→ Data shown
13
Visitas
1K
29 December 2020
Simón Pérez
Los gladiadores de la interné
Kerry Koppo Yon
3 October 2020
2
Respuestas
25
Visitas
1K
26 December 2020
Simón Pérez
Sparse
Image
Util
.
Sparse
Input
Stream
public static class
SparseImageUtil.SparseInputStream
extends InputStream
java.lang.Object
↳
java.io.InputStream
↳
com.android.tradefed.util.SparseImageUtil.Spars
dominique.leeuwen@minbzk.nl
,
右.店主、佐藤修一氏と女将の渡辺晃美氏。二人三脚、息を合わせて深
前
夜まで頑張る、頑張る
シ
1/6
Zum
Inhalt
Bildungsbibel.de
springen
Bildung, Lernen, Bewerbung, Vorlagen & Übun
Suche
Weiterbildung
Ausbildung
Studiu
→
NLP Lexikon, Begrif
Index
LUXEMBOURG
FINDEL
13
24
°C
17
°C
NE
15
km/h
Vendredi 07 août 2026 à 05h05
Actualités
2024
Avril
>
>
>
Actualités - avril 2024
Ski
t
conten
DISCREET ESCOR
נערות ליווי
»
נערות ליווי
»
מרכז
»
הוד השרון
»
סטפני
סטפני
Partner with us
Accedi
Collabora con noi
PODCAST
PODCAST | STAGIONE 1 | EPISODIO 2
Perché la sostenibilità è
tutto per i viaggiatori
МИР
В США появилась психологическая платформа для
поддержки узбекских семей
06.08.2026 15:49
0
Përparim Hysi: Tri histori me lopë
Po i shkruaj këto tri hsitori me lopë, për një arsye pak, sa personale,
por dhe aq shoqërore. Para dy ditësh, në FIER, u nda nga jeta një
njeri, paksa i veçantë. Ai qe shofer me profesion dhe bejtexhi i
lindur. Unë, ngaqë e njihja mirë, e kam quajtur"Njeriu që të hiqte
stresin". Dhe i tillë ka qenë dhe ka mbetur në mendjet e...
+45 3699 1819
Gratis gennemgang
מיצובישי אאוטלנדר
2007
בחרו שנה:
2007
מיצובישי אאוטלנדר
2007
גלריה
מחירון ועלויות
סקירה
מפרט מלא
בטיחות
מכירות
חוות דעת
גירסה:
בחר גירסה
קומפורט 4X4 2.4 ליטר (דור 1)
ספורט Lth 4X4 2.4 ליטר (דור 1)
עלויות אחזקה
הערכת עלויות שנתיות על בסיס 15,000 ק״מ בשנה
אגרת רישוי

→ Task requirements
Format the listing, from its first line up to and including the line with "Bildungsbibel.de", as a numbered list with blank lines left out.

→ Answer for this exercise
1. 13
2. Visitas
3. 1K
4. 29 December 2020
5. Simón Pérez
6. Los gladiadores de la interné
7. Kerry Koppo Yon
8. 3 October 2020
9. 2
10. Respuestas
11. 25
12. Visitas
13. 1K
14. 26 December 2020
15. Simón Pérez
16. Sparse
17. Image
18. Util
19. .
20. Sparse
21. Input
22. Stream
23. public static class
24. SparseImageUtil.SparseInputStream
25. extends InputStream
26. java.lang.Object
27. ↳
28. java.io.InputStream
29. ↳
30. com.android.tradefed.util.SparseImageUtil.Spars
31. dominique.leeuwen@minbzk.nl
32. ,
33. 右.店主、佐藤修一氏と女将の渡辺晃美氏。二人三脚、息を合わせて深
34. 前
35. 夜まで頑張る、頑張る
36. シ
37. 1/6
38. Zum
39. Inhalt
40. Bildungsbibel.de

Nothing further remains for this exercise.